Sabemos hoje que o ser humano é bem mais complexo do que isso, e que o respeito pela dignidade humana é um valor essencial que nos deve guiar sempre.
Talvez alguém queira morrer porque sente satisfação com a sua vida até ao momento presente e não quer que esse sentimento seja arruinado por um futuro que se adivinha mais sombrio. Talvez uma outra pessoa deseje a morte pois sente que já está na sua hora, aceitando este chamamento de forma tranquila e em paz. Ainda uma outra pode ver a morte como uma forma de alívio ou de fuga ao sofrimento. Todas estas narrativas são extremamente válidas.
Os avanços científicos e tecnológicos que permitiram aumentar a longevidade da nossa espécie são, efetivamente, incríveis. Mas talvez não seja suposto vivermos tantos anos, nem seja o nosso propósito tentar fintar a mortalidade a todo o custo. Se, para mim, é essencial investir em cuidados paliativos de qualidade, é também essencial desmitificar o conceito e ideia de morte. Convido todas as pessoas a visitar uma residência para idosos para que observem a realidade do fim de vida, especialmente se são contra a eutanásia, ou se considerarem o suicídio sénior um flagelo ou pecado enorme, sinónimo de egoísmo ou fraqueza mental.
Quero reforçar que, como sociedade, devemos garantir que as pessoas mais velhas têm todas as condições para viver os seus últimos anos, meses, ou dias, de forma digna. Aliás, se não acreditasse nisso, não trabalharia precisamente com idosos institucionalizados. Este texto não é, por isso, um incentivo ao suicídio sénior, e não pretende afirmar que o suicídio é algo bom ou a solução para todos os idosos. Pretende, sim, elucidar para este tema e contextualizar a realidade atual do fim de vida, gerando mais empatia e menos estigma.

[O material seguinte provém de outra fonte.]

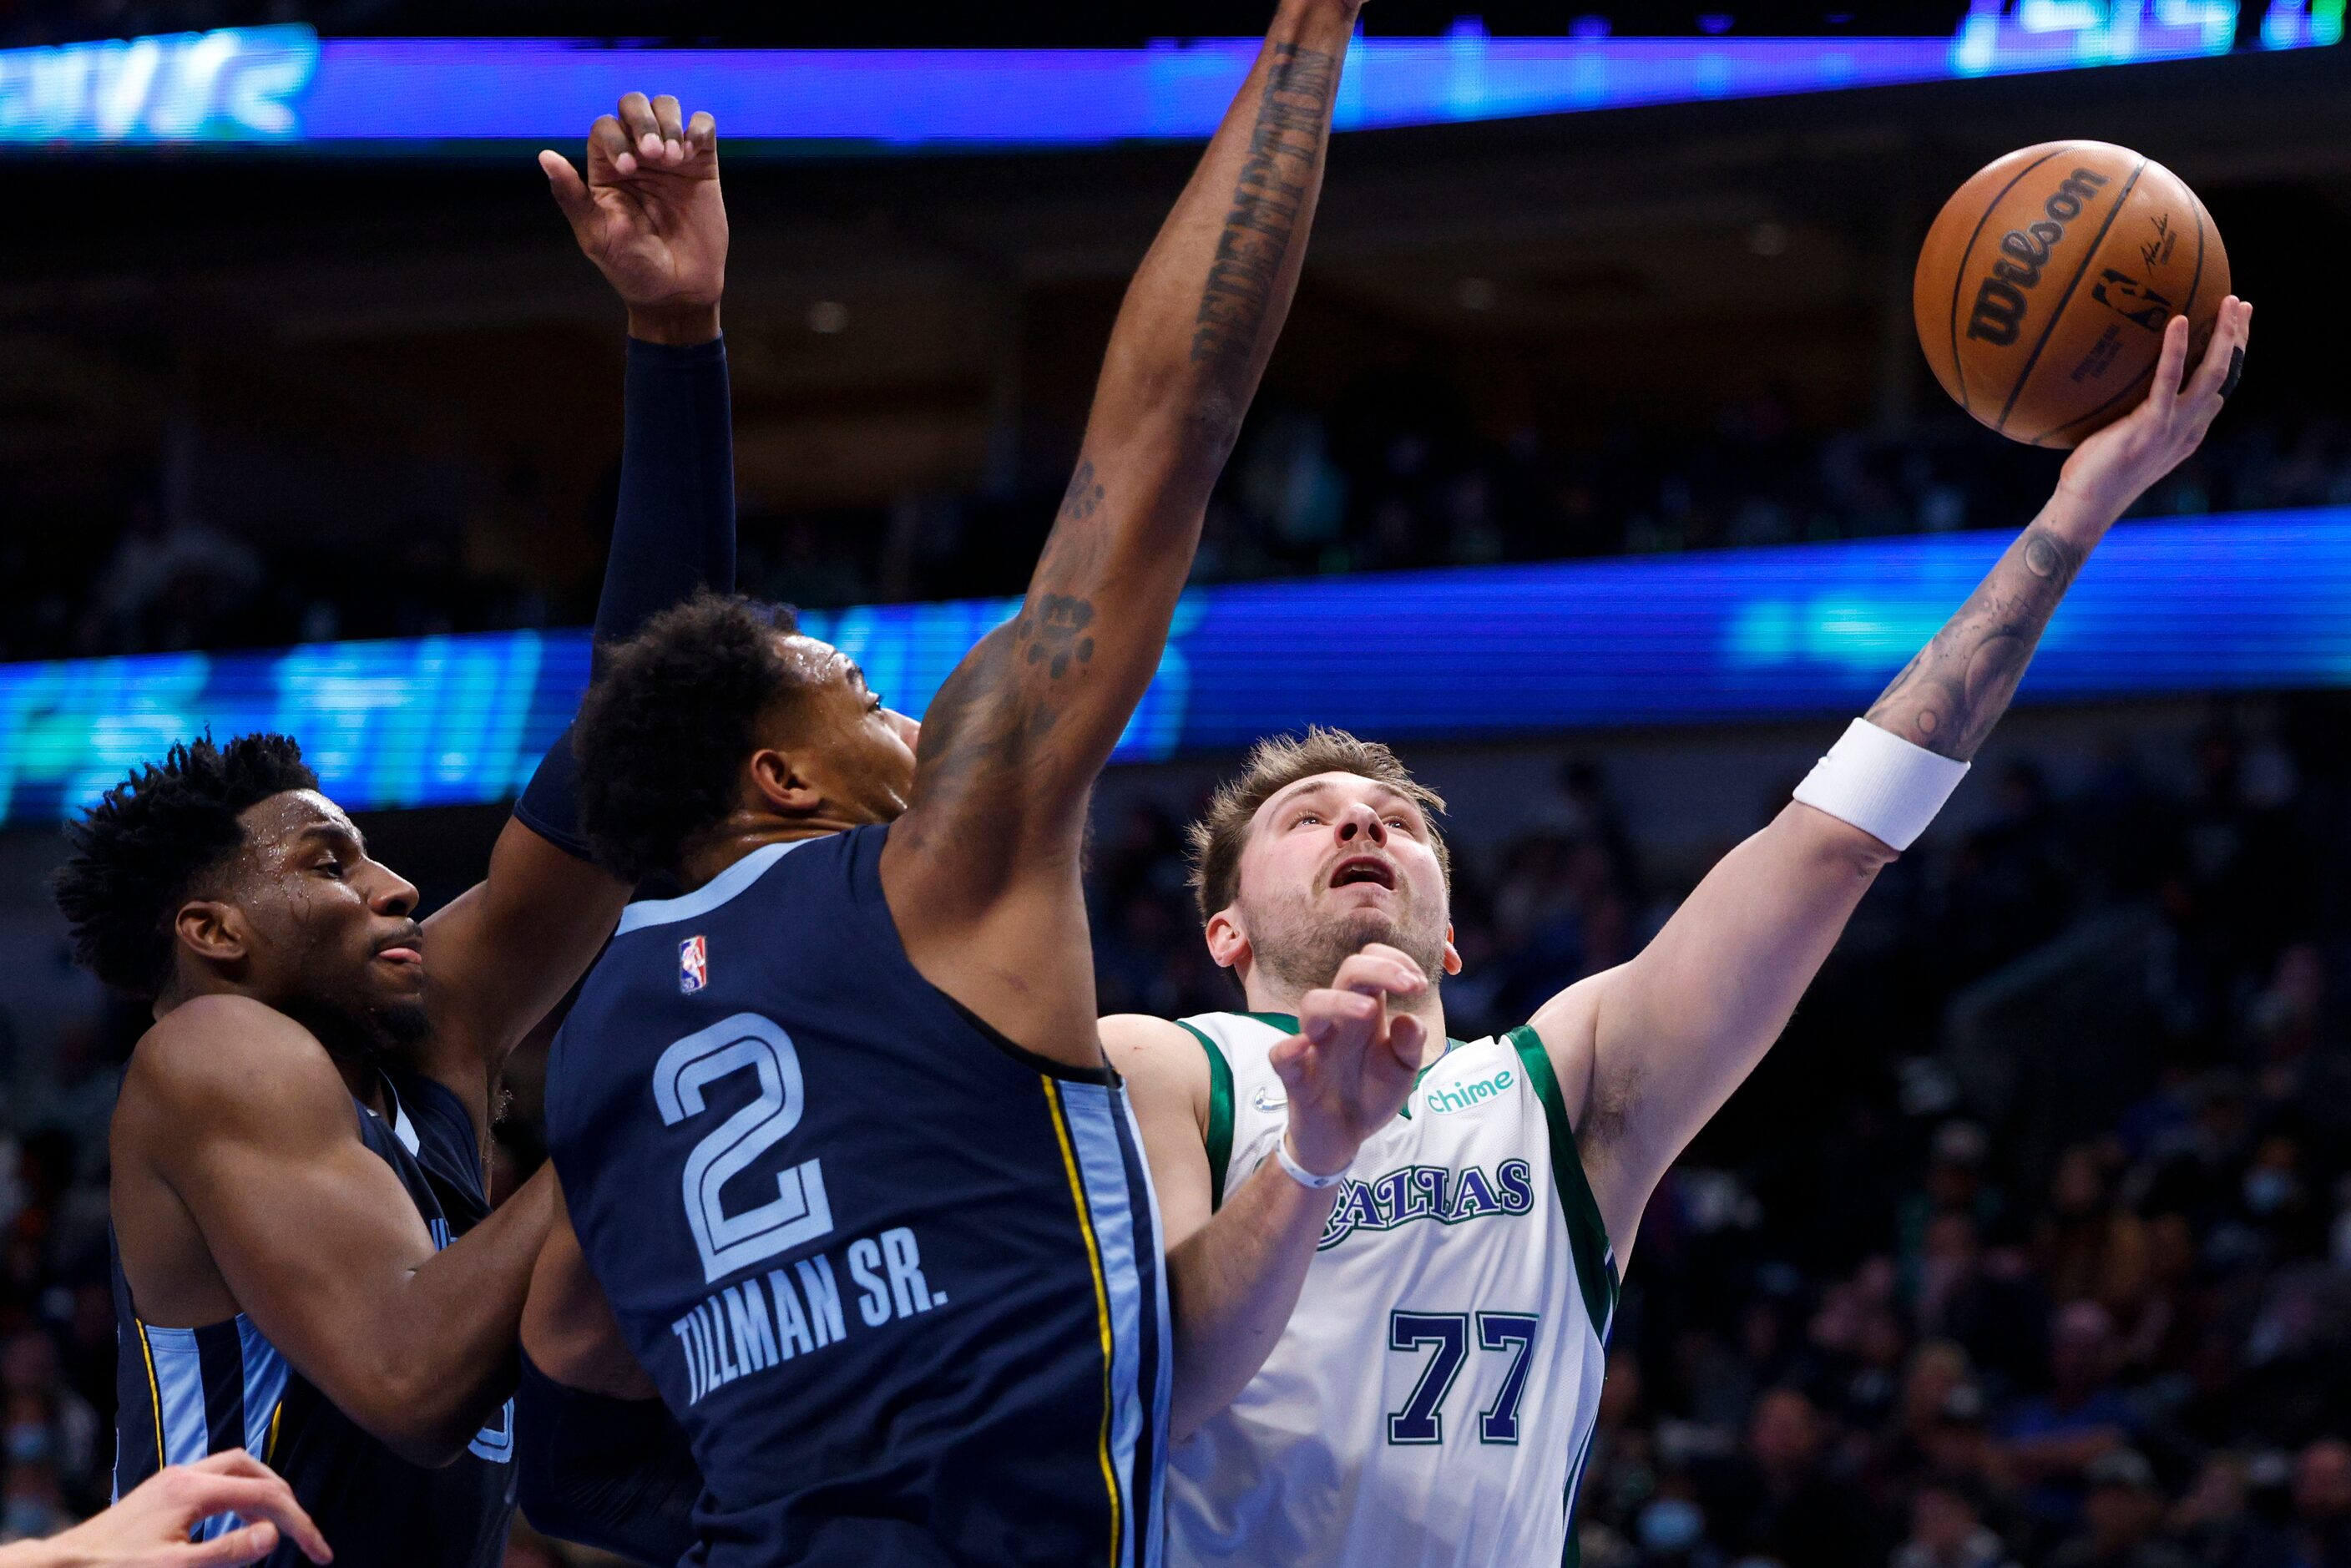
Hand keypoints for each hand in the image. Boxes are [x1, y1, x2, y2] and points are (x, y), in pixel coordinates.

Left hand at [31, 1451, 331, 1566]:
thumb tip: (274, 1534)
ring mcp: (173, 1479)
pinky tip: (236, 1521)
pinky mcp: (162, 1490)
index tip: (321, 1553)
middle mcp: (187, 1474)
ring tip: (278, 1523)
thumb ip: (228, 1552)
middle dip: (286, 1500)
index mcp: (195, 1489)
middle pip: (254, 1471)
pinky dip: (238, 1494)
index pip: (266, 1497)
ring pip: (235, 1469)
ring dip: (263, 1492)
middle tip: (303, 1534)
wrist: (64, 1566)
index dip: (300, 1525)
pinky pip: (214, 1479)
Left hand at [539, 93, 726, 344]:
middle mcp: (637, 157)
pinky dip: (698, 129)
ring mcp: (670, 161)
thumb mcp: (596, 234)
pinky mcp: (702, 168)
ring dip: (670, 123)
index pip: (606, 127)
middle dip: (644, 121)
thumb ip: (571, 196)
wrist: (677, 293)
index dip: (617, 138)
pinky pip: (702, 128)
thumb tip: (545, 156)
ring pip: (667, 108)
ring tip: (674, 157)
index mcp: (606, 171)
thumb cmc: (631, 269)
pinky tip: (692, 152)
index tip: (630, 170)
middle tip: (655, 156)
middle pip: (634, 106)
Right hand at [1270, 944, 1428, 1177]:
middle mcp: (1339, 1021)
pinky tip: (1305, 1046)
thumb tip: (1410, 1019)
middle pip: (1347, 973)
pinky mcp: (1295, 1077)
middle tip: (1410, 984)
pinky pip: (1280, 1055)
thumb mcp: (1402, 1071)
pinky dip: (1289, 1048)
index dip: (1395, 962)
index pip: (1371, 965)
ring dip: (1341, 1002)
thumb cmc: (1370, 1093)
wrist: (1343, 1138)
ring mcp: (1315, 1046)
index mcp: (1366, 1012)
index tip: (1419, 983)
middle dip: (1378, 969)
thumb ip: (1411, 1045)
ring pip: (1312, 1004)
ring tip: (1370, 1011)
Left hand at [2057, 295, 2250, 519]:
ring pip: (2214, 374)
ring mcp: (2174, 429)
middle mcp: (2190, 428)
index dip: (2233, 355)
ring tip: (2230, 302)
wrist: (2086, 508)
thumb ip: (2136, 415)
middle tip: (2242, 302)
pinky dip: (2176, 350)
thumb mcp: (2124, 440)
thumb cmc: (2094, 474)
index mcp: (2189, 431)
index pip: (2220, 386)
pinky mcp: (2151, 428)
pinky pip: (2168, 382)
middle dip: (2239, 337)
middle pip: (2227, 374)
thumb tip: (2120, 384)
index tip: (2238, 324)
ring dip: (2226, 336)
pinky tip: (2179, 321)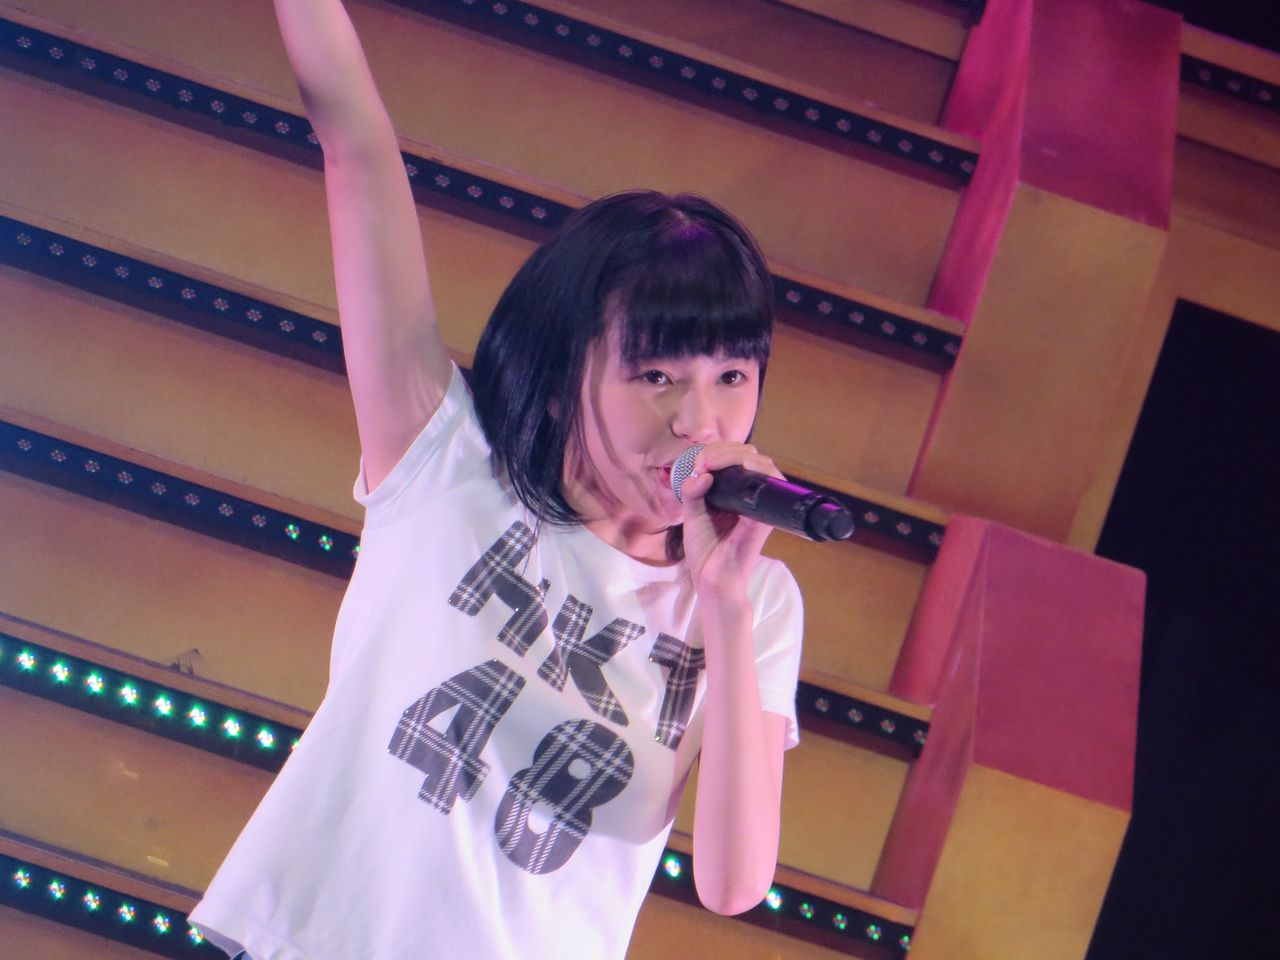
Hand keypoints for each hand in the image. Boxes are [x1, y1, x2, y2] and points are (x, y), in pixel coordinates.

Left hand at [677, 442, 781, 598]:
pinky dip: (752, 468)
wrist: (713, 578)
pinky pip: (769, 481)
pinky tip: (728, 469)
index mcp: (733, 494)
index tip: (696, 462)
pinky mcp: (765, 512)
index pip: (734, 459)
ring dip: (734, 455)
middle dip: (724, 449)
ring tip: (710, 462)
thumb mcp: (692, 515)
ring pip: (760, 462)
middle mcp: (749, 495)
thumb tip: (702, 472)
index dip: (716, 452)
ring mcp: (760, 503)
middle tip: (702, 461)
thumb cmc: (705, 551)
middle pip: (749, 455)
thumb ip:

A minha querida avó, de 89 anos, diz-me muitas vezes, a propósito do seu envelhecimento, que “para lá vais, se lá chegares”. Costumo responder-lhe, meio em tom de brincadeira, meio a falar a sério, que eu não quero lá chegar. Não me importava de viver até aos 90, mas só se isso significasse viver com qualidade. Preferia claramente morrer mais cedo, de forma rápida e pouco dolorosa, do que me andar a arrastar até aos 100. E, se um dia fosse essa a minha triste situação, gostaria de ter oportunidade de escolher sobre a minha vida e a minha morte. Afinal, excetuando, naturalmente, os idosos num quadro de demência, ninguém melhor do que a própria pessoa para tomar este tipo de decisões tão pessoais.